That's a straw man no one is claiming. A lot of non-companies did promote this
aspect of it though (see below).

"Doesn't change anything to the fact that it wasn't intended. "

It certainly was intended by many who promoted it. Here's Paul Krugman in
1997:

 _The benefits of export-led economic growth to the mass of people in the
newly industrializing economies are not a matter of conjecture. A country like
Indonesia is still so poor that progress can be measured in terms of how much
the average person gets to eat; since 1970, per capita intake has risen from
less than 2,100 to more than 2,800 calories a day. A shocking one-third of
young children are still malnourished--but in 1975, the fraction was more than
half. Similar improvements can be seen throughout the Pacific Rim, and even in
places like Bangladesh. These improvements have not taken place because well-
meaning people in the West have done anything to help--foreign aid, never
large, has lately shrunk to virtually nothing. Nor is it the result of the
benign policies of national governments, which are as callous and corrupt as
ever. It is the indirect and unintended result of the actions of soulless
multinationals and rapacious local entrepreneurs, whose only concern was to
take advantage of the profit opportunities offered by cheap labor. It is not
an edifying spectacle; but no matter how base the motives of those involved,
the result has been to move hundreds of millions of people from abject poverty
to something still awful but nonetheless significantly better._

[http://www.slate.com/articles/business/the_dismal_science/19...](http://www.slate.com/articles/business/the_dismal_science/1997/03/in_praise_of_cheap_labor.html)

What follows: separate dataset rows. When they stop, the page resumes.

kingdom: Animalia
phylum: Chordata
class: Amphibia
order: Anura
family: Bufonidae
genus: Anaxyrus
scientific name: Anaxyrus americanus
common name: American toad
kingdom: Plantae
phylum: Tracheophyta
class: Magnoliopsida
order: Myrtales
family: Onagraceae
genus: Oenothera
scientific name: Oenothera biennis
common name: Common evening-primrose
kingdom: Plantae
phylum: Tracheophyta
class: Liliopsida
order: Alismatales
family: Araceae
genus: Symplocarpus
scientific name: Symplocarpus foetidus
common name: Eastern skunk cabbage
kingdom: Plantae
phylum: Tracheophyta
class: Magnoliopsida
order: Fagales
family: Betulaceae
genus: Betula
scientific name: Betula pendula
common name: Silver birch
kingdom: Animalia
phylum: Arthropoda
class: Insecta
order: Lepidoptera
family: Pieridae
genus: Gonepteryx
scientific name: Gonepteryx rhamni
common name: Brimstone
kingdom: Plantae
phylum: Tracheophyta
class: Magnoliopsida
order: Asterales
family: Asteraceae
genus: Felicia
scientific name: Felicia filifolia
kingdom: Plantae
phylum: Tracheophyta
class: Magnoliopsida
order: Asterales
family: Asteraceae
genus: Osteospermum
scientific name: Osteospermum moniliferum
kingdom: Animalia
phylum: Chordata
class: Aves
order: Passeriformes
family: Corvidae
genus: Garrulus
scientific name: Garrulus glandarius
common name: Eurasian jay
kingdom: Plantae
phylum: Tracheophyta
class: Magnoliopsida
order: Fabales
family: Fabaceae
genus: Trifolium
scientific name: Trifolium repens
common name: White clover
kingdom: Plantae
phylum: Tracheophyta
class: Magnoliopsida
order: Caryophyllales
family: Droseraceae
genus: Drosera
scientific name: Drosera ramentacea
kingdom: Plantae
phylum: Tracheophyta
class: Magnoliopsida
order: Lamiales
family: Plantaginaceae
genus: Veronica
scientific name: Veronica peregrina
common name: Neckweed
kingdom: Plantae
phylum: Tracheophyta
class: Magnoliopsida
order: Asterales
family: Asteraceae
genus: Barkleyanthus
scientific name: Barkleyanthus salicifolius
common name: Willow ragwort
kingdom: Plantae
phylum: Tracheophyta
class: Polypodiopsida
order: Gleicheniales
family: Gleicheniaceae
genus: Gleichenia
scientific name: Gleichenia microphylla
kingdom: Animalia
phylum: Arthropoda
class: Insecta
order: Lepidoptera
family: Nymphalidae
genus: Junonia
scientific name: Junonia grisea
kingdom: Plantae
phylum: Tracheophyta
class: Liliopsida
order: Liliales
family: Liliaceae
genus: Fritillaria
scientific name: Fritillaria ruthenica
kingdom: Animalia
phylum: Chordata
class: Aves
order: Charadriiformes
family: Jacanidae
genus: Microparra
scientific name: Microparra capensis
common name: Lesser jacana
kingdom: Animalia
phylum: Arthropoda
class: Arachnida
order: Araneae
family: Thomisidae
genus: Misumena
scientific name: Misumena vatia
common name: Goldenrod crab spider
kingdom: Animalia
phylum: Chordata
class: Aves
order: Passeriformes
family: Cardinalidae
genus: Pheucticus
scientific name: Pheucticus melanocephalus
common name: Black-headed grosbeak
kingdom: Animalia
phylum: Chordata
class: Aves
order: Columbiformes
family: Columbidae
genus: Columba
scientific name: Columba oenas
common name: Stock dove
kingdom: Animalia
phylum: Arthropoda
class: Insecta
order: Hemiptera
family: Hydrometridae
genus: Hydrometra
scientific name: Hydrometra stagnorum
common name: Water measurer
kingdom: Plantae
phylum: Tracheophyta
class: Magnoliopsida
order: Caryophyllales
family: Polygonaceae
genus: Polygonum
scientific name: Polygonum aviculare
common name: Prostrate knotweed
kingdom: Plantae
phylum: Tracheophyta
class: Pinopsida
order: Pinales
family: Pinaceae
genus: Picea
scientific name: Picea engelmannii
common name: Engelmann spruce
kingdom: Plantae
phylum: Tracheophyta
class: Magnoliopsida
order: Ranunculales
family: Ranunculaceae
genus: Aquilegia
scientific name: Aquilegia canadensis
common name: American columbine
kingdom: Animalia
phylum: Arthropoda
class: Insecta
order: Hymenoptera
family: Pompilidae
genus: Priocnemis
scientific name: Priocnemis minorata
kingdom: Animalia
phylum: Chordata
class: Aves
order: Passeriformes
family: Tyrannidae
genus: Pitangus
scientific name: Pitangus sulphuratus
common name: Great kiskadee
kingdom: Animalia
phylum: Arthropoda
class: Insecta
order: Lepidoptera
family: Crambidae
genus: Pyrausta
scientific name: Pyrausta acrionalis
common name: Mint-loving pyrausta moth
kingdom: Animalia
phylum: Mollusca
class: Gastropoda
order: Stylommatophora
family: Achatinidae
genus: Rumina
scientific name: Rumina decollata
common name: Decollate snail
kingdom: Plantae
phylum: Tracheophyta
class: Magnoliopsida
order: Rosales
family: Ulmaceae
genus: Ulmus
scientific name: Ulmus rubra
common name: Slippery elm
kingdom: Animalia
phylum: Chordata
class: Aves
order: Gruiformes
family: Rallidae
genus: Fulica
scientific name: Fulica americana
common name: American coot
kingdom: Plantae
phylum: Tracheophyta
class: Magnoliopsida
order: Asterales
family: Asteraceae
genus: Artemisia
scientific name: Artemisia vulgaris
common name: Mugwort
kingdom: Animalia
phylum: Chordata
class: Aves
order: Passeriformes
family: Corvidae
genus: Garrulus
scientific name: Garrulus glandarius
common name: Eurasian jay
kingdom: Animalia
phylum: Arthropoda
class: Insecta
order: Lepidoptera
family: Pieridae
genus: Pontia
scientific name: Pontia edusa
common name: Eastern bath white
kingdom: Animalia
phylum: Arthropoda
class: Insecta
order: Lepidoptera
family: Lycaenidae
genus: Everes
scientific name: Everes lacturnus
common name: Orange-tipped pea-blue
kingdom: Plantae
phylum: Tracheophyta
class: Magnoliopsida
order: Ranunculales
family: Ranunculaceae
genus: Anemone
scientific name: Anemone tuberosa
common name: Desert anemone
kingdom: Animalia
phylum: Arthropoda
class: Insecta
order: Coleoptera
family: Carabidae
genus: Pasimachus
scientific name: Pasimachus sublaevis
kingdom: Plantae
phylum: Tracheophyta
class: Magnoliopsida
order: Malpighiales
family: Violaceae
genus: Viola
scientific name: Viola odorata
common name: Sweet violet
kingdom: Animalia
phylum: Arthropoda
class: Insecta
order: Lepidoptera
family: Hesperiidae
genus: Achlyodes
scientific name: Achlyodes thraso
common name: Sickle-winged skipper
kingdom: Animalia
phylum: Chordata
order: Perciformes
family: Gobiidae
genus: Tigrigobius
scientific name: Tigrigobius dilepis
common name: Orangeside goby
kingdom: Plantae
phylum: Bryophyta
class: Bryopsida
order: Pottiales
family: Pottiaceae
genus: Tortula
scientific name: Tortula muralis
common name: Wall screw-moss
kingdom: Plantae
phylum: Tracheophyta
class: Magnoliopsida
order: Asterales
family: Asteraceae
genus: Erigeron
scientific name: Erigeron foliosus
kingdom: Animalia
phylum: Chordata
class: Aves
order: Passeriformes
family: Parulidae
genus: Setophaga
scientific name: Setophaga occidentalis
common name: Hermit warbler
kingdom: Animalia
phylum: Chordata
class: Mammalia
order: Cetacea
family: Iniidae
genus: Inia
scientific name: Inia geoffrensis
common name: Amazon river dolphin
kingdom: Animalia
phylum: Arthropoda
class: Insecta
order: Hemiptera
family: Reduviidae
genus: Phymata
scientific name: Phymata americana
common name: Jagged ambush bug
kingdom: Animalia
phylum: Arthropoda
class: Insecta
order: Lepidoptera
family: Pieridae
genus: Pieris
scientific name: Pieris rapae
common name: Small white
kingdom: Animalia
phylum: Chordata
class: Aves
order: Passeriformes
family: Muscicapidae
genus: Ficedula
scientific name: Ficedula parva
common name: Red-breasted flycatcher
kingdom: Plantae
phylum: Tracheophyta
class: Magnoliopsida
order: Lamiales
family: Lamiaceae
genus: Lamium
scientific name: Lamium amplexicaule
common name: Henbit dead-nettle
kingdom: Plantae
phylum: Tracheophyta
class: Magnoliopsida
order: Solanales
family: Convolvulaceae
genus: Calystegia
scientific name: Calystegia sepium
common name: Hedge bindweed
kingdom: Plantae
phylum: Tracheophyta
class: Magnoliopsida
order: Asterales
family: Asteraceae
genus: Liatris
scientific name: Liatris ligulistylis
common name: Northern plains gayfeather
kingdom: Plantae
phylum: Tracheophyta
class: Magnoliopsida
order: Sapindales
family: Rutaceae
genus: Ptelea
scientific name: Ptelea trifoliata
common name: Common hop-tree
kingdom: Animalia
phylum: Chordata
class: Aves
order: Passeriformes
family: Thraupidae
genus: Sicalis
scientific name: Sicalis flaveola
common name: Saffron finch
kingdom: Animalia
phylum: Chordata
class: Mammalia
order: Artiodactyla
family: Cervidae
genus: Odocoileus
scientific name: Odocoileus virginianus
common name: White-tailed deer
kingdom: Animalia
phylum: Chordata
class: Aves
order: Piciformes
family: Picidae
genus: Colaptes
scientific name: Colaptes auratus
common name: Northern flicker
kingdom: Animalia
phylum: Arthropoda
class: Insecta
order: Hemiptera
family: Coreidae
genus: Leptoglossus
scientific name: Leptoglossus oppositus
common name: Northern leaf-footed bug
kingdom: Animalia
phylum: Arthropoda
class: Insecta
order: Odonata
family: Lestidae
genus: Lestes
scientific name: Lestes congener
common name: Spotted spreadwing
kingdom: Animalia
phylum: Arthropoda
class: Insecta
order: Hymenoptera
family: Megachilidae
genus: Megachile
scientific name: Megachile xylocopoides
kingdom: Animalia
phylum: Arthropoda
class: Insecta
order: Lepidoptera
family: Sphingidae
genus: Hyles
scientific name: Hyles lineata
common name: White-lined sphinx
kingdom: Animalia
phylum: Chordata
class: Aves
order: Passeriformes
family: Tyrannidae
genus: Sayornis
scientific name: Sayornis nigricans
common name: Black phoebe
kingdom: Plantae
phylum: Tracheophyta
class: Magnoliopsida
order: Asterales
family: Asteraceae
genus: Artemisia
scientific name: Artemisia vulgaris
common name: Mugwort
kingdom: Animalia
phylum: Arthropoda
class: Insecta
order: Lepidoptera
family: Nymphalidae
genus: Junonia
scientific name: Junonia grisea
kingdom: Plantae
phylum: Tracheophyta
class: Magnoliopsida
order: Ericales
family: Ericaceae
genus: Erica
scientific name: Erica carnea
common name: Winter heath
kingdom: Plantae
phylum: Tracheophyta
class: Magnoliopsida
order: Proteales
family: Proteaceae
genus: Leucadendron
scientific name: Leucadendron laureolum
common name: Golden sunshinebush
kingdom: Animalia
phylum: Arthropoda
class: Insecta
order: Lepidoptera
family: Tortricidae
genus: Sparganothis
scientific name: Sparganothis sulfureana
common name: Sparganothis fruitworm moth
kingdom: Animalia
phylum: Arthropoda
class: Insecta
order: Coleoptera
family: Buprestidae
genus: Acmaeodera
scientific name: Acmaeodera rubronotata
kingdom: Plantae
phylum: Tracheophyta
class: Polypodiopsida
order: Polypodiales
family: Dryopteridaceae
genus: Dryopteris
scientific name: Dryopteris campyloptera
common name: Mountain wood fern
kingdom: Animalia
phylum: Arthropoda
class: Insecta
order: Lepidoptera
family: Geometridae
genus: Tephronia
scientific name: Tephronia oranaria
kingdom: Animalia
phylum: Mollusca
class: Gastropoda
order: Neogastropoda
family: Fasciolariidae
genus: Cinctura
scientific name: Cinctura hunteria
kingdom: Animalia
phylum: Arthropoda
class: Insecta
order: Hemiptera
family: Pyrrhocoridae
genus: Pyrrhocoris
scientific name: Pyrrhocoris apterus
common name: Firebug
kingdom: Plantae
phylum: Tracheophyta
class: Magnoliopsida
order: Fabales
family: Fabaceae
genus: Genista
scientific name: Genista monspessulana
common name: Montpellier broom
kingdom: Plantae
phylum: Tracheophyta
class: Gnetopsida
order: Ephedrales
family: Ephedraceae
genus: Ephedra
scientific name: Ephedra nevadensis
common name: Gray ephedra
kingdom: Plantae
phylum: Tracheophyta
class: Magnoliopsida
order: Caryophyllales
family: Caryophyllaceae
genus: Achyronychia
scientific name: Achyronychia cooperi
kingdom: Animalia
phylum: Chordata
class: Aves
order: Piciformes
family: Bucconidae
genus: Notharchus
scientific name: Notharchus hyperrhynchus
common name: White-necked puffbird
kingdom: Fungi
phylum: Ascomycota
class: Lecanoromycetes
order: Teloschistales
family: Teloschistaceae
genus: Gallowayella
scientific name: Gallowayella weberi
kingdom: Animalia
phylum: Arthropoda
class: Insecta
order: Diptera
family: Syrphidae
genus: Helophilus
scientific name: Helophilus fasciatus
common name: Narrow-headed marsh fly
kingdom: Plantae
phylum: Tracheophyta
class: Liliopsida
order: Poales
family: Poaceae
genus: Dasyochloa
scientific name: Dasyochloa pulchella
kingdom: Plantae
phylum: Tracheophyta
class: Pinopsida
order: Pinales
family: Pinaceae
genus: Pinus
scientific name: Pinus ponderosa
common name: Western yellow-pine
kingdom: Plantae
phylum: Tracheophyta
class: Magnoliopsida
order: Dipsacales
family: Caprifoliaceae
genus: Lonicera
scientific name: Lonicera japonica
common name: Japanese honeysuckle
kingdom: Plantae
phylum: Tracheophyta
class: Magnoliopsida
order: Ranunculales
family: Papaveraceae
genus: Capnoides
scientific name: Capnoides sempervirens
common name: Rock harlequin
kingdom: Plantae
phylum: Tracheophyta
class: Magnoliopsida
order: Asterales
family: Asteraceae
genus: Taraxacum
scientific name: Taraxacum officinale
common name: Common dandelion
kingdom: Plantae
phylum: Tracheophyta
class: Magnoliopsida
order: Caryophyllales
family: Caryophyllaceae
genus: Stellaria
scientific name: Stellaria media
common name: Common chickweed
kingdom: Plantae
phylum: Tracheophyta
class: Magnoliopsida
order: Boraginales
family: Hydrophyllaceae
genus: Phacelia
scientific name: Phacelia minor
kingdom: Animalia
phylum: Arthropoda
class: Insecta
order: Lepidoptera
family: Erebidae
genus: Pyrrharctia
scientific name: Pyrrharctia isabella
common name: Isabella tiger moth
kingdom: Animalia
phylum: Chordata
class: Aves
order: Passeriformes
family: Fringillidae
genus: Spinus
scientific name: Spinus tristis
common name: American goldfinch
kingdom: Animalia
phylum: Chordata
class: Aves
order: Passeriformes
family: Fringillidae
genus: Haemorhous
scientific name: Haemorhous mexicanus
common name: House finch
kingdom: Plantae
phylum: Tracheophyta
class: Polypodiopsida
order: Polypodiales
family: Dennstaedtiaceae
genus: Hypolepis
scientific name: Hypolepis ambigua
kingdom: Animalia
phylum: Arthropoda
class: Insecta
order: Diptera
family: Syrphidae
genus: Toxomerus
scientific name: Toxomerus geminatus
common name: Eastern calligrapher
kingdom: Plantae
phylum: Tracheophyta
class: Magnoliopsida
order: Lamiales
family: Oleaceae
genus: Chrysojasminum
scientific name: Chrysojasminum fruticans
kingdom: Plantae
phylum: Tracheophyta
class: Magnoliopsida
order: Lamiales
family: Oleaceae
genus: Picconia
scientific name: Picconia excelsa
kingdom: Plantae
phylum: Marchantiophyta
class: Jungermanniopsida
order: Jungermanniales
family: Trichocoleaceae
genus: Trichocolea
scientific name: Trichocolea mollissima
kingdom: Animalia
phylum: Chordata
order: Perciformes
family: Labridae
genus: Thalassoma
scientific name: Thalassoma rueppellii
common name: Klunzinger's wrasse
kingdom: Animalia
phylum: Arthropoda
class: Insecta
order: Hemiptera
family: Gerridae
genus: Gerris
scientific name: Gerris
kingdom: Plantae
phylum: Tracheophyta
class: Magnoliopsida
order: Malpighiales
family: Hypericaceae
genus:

"Once the economic situation has been enhanced it will not bring social rights
unless people (almost literally) fight for it"

Some social rights, like the increased standing of women, come naturally with
economic benefits. Others, as said above, will be increasingly demanded by an
empowered middle class looking to defending their property against injustice.
In some cases yes they may have to _fight_ for some of those rights. How
exactly are you proposing they get these rights, click their heels together
and hope?

"Globalisation by itself doesn't guarantee social rights"

Straw man claimed by no one.

What alternative is there that you're offering and what contemporary example
can you offer to rebut the transformations of South Korea, Taiwan, Singapore
and more into much freer societies?

------
sgustard
This feels like shameless exploitation of hunger and poverty, a step above
Howard Stern giving out shopping carts to homeless people. I'm sure the best
part for Groupon is getting to say, sorry hungry people! No more cheap onions
for you!

------
sachmans
its interesting they choose an agro commodity that has been classically a
cause for major problems in india -
[http://en.m.wikipedia.org/wiki/2010_Indian_onion_crisis](http://en.m.wikipedia.org/wiki/2010_Indian_onion_crisis)

though I'm not sure why any supplier in their right mind would sell via
groupon at a discount when therr is massive price inflation for it. It's grown
faster than the price of gold hence its probably driving the gold price!

------
hakcermani
This sounded like an Onion article on Groupon!

------
bad_user
" _sold out in 9mins_ "

------
justplay
I was also one of the customer who ordered 1kg onion at just 9 IND.

------
Ziomislaw
what is so strange? vegetables are good :)